We were just advised moments ago that a Hawai’i Circuit Court Judge has denied Deutsche Bank’s Motion for Summary Judgment, expressly finding that there are genuine issues of material fact as to whether the Note and Mortgage were transferred to Deutsche Bank (the claimed “trustee” of a securitized mortgage loan trust) before the original lender, Home 123 Corporation, filed for Bankruptcy, and that the record did not reflect that the assignment was done with the approval of the bankruptcy court. The homeowners are represented by Jeff Barnes, Esq. and local Hawai’i counsel Ronald Grant, Esq. Mr. Barnes prepared the briefs and personally argued the matter in Honolulu last November.

This case (Deutsche Bank v. McKiernan, Case No. 09-1-000910, Hawai’i First Circuit, 21st Division) has many similarities, factually, to the Williams case from the Hawai’i Federal Court where the court permitted the homeowner to challenge Deutsche Bank’s compliance with the PSA in view of a purported assignment which was executed after the same original lender filed for bankruptcy, rejecting Deutsche Bank’s argument that the borrower did not have standing to lodge such an attack.
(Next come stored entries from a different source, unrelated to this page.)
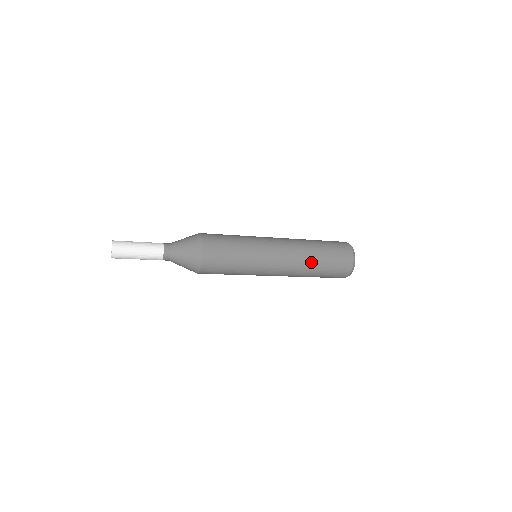
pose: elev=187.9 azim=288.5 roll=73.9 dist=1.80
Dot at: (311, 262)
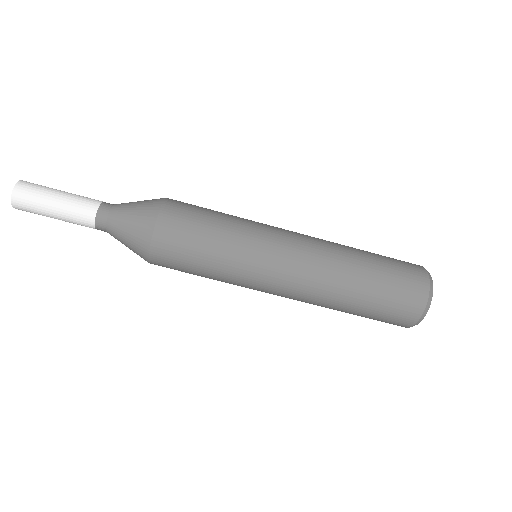
Dot at: (348, 282)
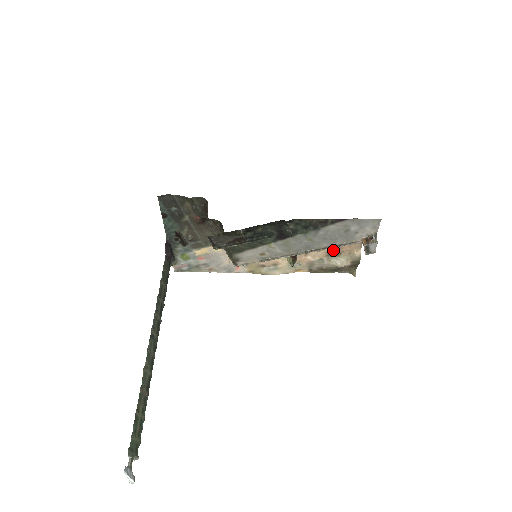
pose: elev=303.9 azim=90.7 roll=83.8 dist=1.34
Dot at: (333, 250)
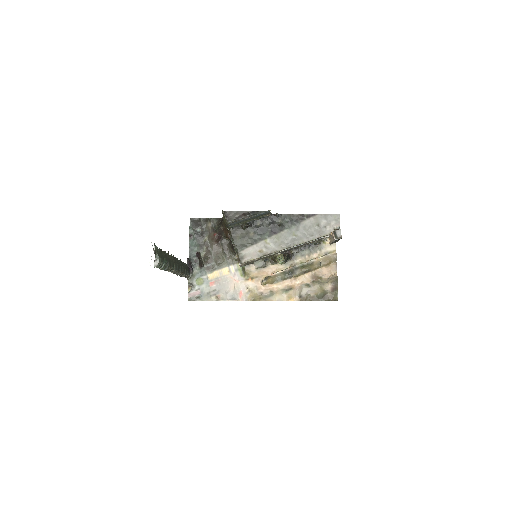
Dot at: (315, 274)
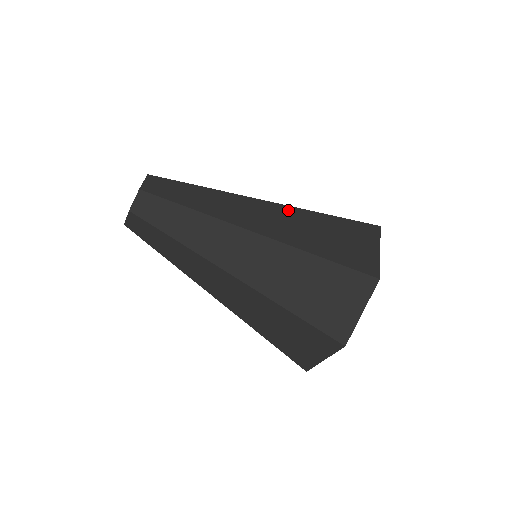
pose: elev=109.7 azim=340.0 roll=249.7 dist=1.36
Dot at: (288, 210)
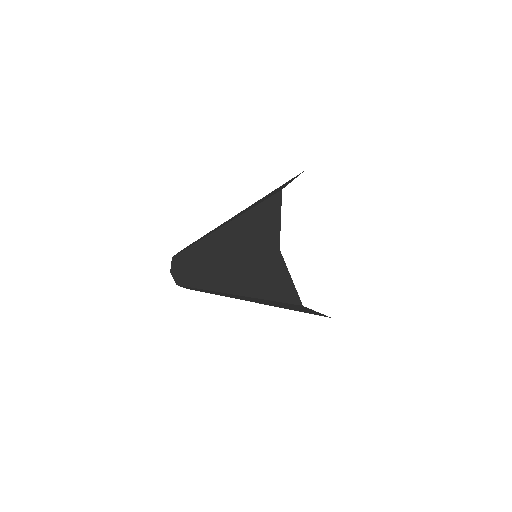
Dot at: (229, 227)
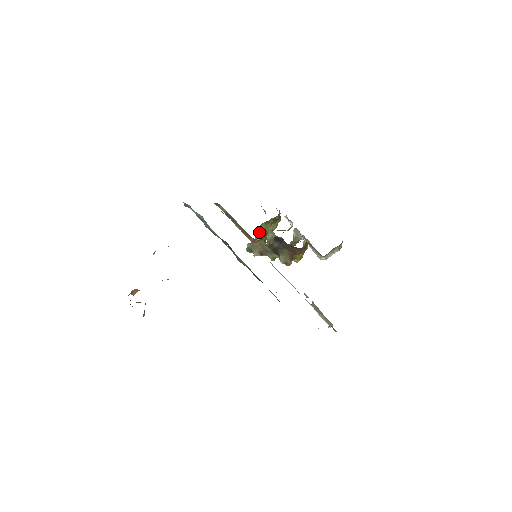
These two decisions thus now support, in Hawai’i, (a) a homeowner’s challenge to a foreclosure based on defective assignments, and (b) that thse defects give rise to genuine issues of material fact which preclude summary judgment. Today’s earlier post as to the Naranjo decision further supports such a borrower challenge as well.